**Data in this exercise**.
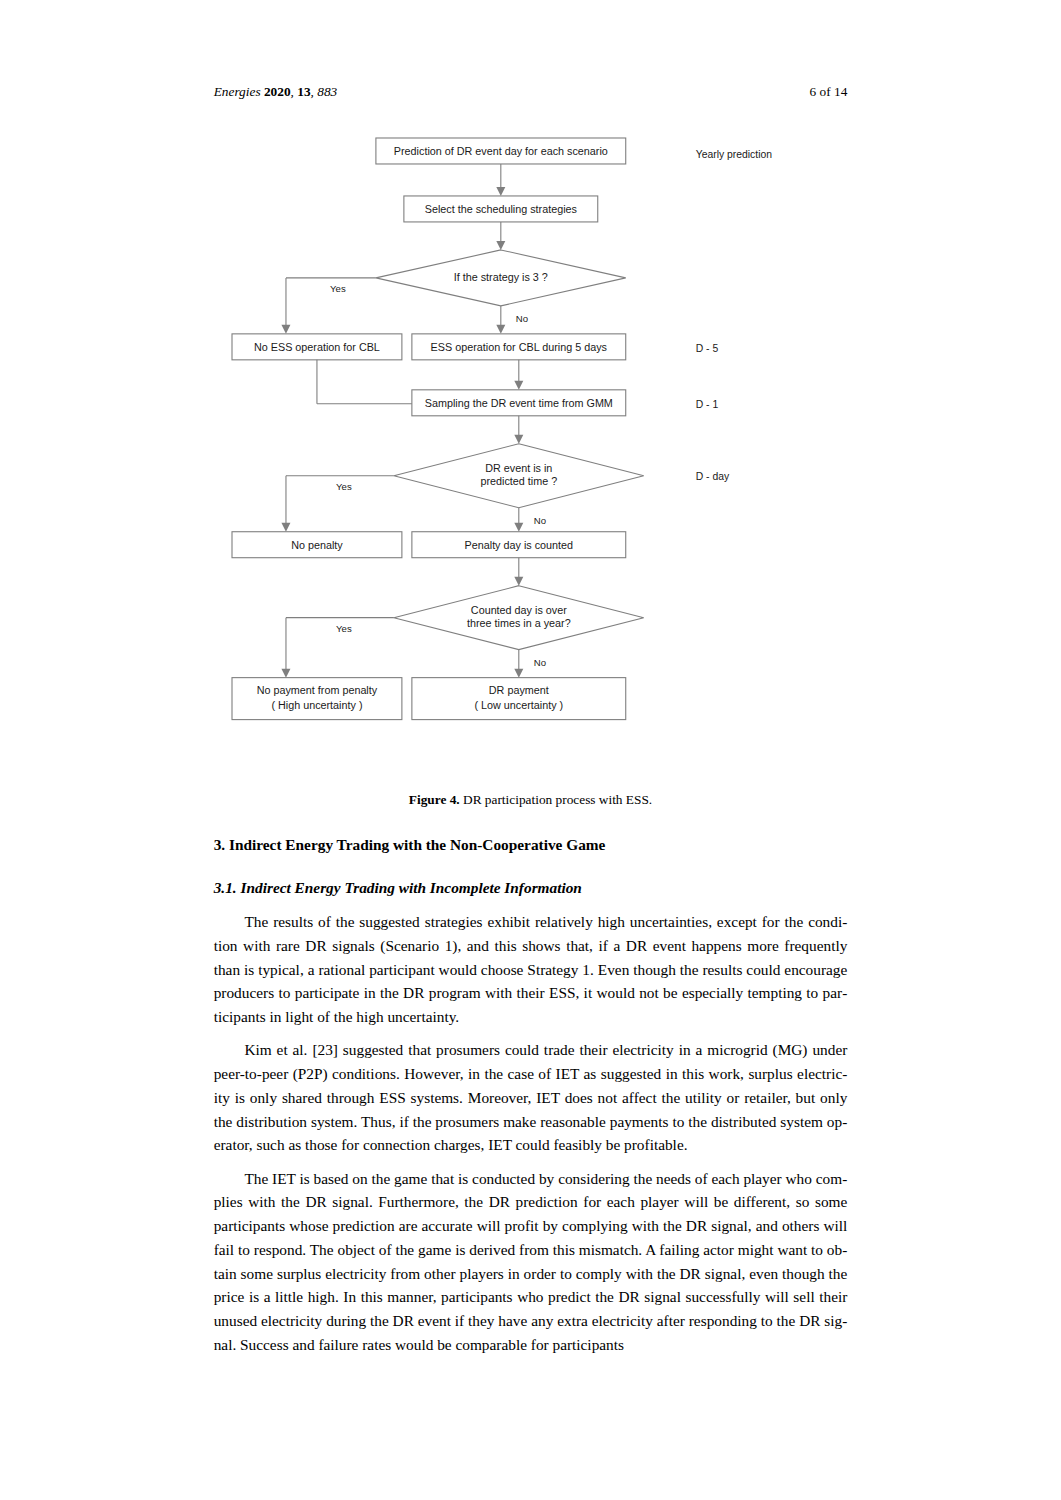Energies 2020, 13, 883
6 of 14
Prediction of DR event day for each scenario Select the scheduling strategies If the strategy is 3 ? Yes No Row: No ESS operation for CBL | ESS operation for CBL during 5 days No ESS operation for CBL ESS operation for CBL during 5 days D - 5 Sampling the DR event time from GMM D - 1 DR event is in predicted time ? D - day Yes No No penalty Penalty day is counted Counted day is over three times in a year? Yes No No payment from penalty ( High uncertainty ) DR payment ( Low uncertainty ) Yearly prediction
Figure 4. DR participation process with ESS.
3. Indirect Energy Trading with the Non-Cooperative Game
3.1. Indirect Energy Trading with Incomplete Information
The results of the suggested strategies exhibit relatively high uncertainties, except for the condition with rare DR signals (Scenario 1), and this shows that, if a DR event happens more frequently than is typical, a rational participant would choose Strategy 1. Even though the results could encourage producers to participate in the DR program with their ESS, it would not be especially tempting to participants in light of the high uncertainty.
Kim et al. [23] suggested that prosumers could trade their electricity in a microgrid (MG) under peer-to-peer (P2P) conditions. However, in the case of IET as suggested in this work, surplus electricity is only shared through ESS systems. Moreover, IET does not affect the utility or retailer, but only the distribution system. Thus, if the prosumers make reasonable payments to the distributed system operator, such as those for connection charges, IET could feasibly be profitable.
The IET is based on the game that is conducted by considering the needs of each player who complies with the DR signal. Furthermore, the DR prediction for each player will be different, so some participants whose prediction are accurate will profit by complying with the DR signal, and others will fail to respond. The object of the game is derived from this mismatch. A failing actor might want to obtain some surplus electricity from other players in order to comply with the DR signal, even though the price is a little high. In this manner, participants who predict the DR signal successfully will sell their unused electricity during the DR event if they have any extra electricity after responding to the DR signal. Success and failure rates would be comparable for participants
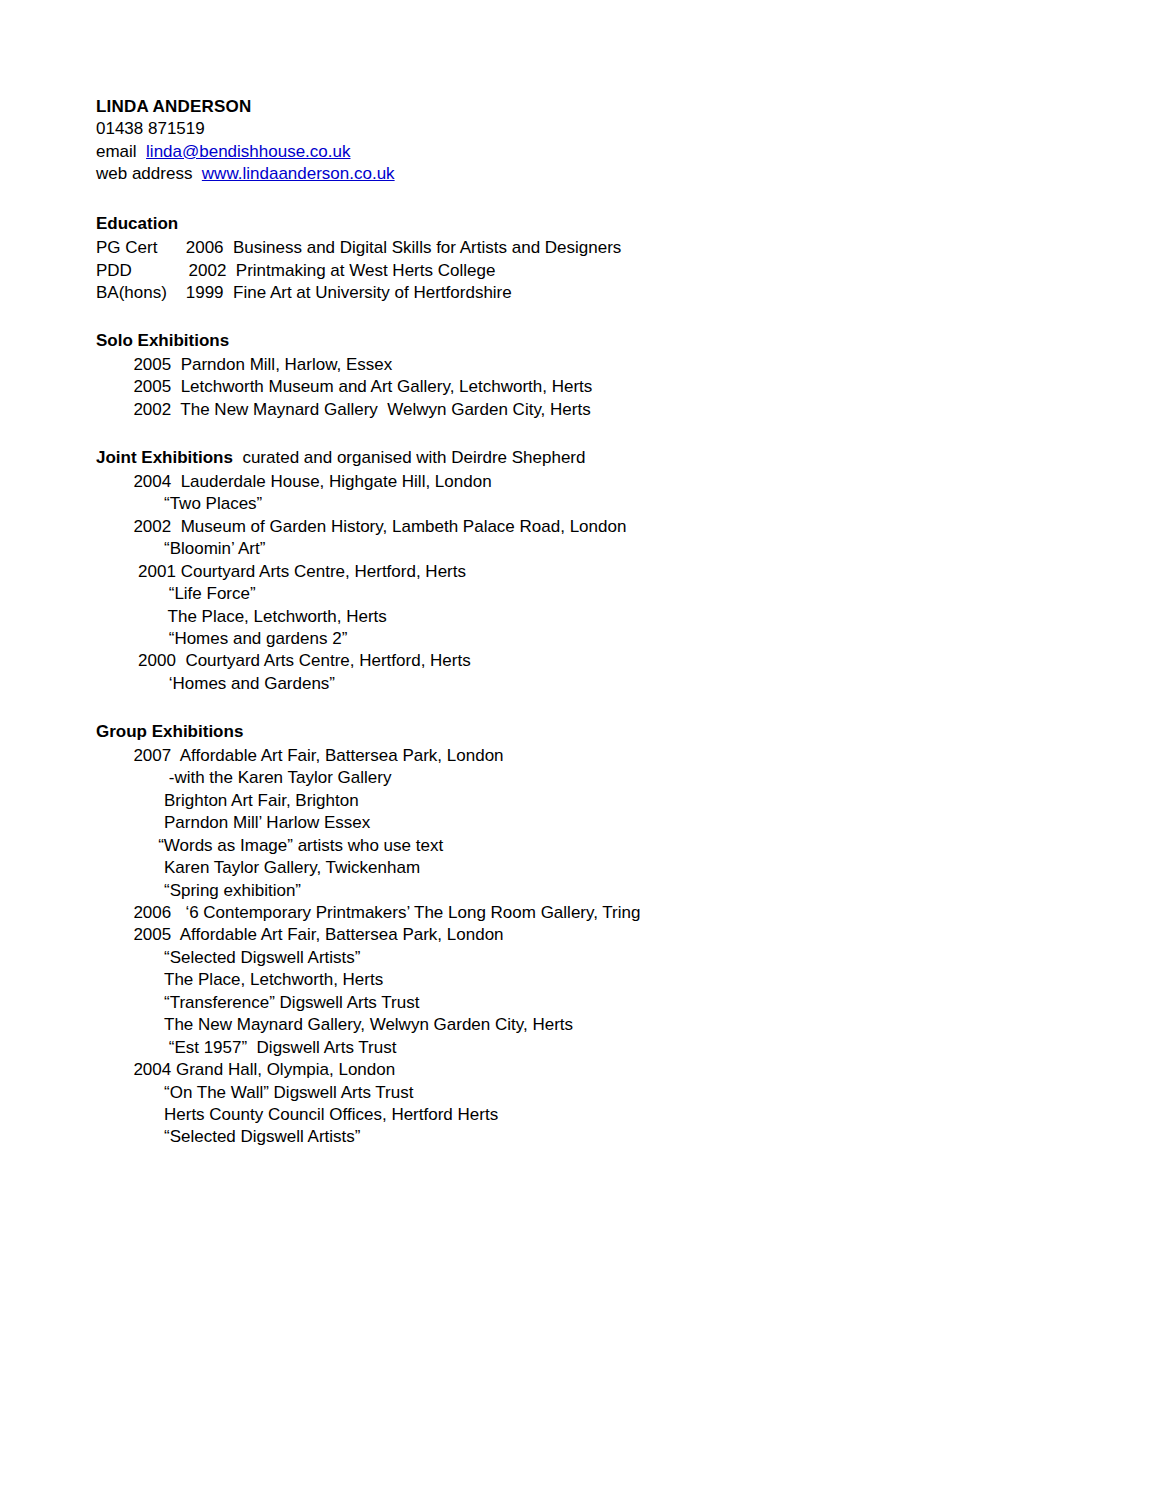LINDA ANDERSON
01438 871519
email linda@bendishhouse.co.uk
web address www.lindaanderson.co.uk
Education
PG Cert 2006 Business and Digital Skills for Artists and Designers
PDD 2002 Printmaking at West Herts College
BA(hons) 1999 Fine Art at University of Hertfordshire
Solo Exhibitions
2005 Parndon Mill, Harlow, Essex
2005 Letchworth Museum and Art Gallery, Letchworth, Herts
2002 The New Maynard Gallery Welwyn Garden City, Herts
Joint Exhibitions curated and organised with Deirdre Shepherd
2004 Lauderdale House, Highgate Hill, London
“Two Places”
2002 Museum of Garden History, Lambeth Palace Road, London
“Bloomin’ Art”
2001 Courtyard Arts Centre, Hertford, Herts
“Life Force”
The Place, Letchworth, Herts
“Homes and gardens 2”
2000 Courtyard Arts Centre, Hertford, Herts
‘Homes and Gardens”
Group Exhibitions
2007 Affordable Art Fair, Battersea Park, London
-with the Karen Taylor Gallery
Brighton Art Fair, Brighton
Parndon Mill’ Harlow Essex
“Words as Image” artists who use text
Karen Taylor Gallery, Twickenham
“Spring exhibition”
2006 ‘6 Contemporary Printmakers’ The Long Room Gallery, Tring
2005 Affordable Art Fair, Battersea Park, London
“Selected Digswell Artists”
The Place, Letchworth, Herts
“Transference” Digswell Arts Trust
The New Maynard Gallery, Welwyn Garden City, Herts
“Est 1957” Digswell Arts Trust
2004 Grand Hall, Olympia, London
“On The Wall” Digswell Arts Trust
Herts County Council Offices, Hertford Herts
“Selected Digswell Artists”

**To do**. This task calls for the listing to be restated exactly, with images omitted.

**Completed task**.
Energies 2020, 13, 883
6 of 14
Prediction of DR event day for each scenario Select the scheduling strategies If the strategy is 3 ? Yes No Row: No ESS operation for CBL | ESS operation for CBL during 5 days No ESS operation for CBL ESS operation for CBL during 5 days D - 5 Sampling the DR event time from GMM D - 1 DR event is in predicted time ? D - day Yes No No penalty Penalty day is counted Counted day is over three times in a year? Yes No No payment from penalty ( High uncertainty ) DR payment ( Low uncertainty ) Yearly prediction
Figure 4. DR participation process with ESS.
3. Indirect Energy Trading with the Non-Cooperative Game
3.1. Indirect Energy Trading with Incomplete Information
The results of the suggested strategies exhibit relatively high uncertainties, except for the condition with rare DR signals (Scenario 1), and this shows that, if a DR event happens more frequently than is typical, a rational participant would choose Strategy 1. Even though the results could encourage producers to participate in the DR program with their ESS, it would not be especially tempting to participants in light of the high uncertainty.
Kim et al. [23] suggested that prosumers could trade their electricity in a microgrid (MG) under peer-to-peer (P2P) conditions. However, in the case of IET as suggested in this work, surplus electricity is only shared through ESS systems. Moreover, IET does not affect the utility or retailer, but only the distribution system. Thus, if the prosumers make reasonable payments to the distributed system operator, such as those for connection charges, IET could feasibly be profitable.
The IET is based on the game that is conducted by considering the needs of each player who complies with the DR signal. Furthermore, the DR prediction for each player will be different, so some participants whose prediction are accurate will profit by complying with the DR signal, and others will fail to respond. The object of the game is derived from this mismatch. A failing actor might want to obtain some surplus electricity from other players in order to comply with the DR signal, even though the price is a little high. In this manner, participants who predict the DR signal successfully will sell their unused electricity during the DR event if they have any extra electricity after responding to the DR signal. Success and failure rates would be comparable for participants
LINDA ANDERSON
01438 871519
email linda@bendishhouse.co.uk
web address www.lindaanderson.co.uk
Education
PG Cert 2006 Business and Digital Skills for Artists and Designers
PDD 2002 Printmaking at West Herts College
BA(hons) 1999 Fine Art at University of Hertfordshire
Solo Exhibitions
2005 Parndon Mill, Harlow, Essex
2005 Letchworth Museum and Art Gallery, Letchworth, Herts
2002 The New Maynard Gallery Welwyn Garden City, Herts
Joint Exhibitions curated and organised with Deirdre Shepherd
2004 Lauderdale House, Highgate Hill, London
“Two Places”
2002 Museum of Garden History, Lambeth Palace Road, London
“Bloomin’ Art”
2001 Courtyard Arts Centre, Hertford, Herts
“Life Force”
The Place, Letchworth, Herts
“Homes and gardens 2”
2000 Courtyard Arts Centre, Hertford, Herts
‘Homes and Gardens”
Group Exhibitions
2007 Affordable Art Fair, Battersea Park, London
-with the Karen Taylor Gallery
Brighton Art Fair, Brighton
Parndon Mill’ Harlow Essex
“Words as Image” artists who use text
Karen Taylor Gallery, Twickenham
“Spring exhibition”
2006 ‘6 Contemporary Printmakers’ The Long Room Gallery, Tring
2005 Affordable Art Fair, Battersea Park, London
“Selected Digswell Artists”
The Place, Letchworth, Herts
“Transference” Digswell Arts Trust
The New Maynard Gallery, Welwyn Garden City, Herts
“Est 1957” Digswell Arts Trust
2004 Grand Hall, Olympia, London
“On The Wall” Digswell Arts Trust
Herts County Council Offices, Hertford Herts
“Selected Digswell Artists”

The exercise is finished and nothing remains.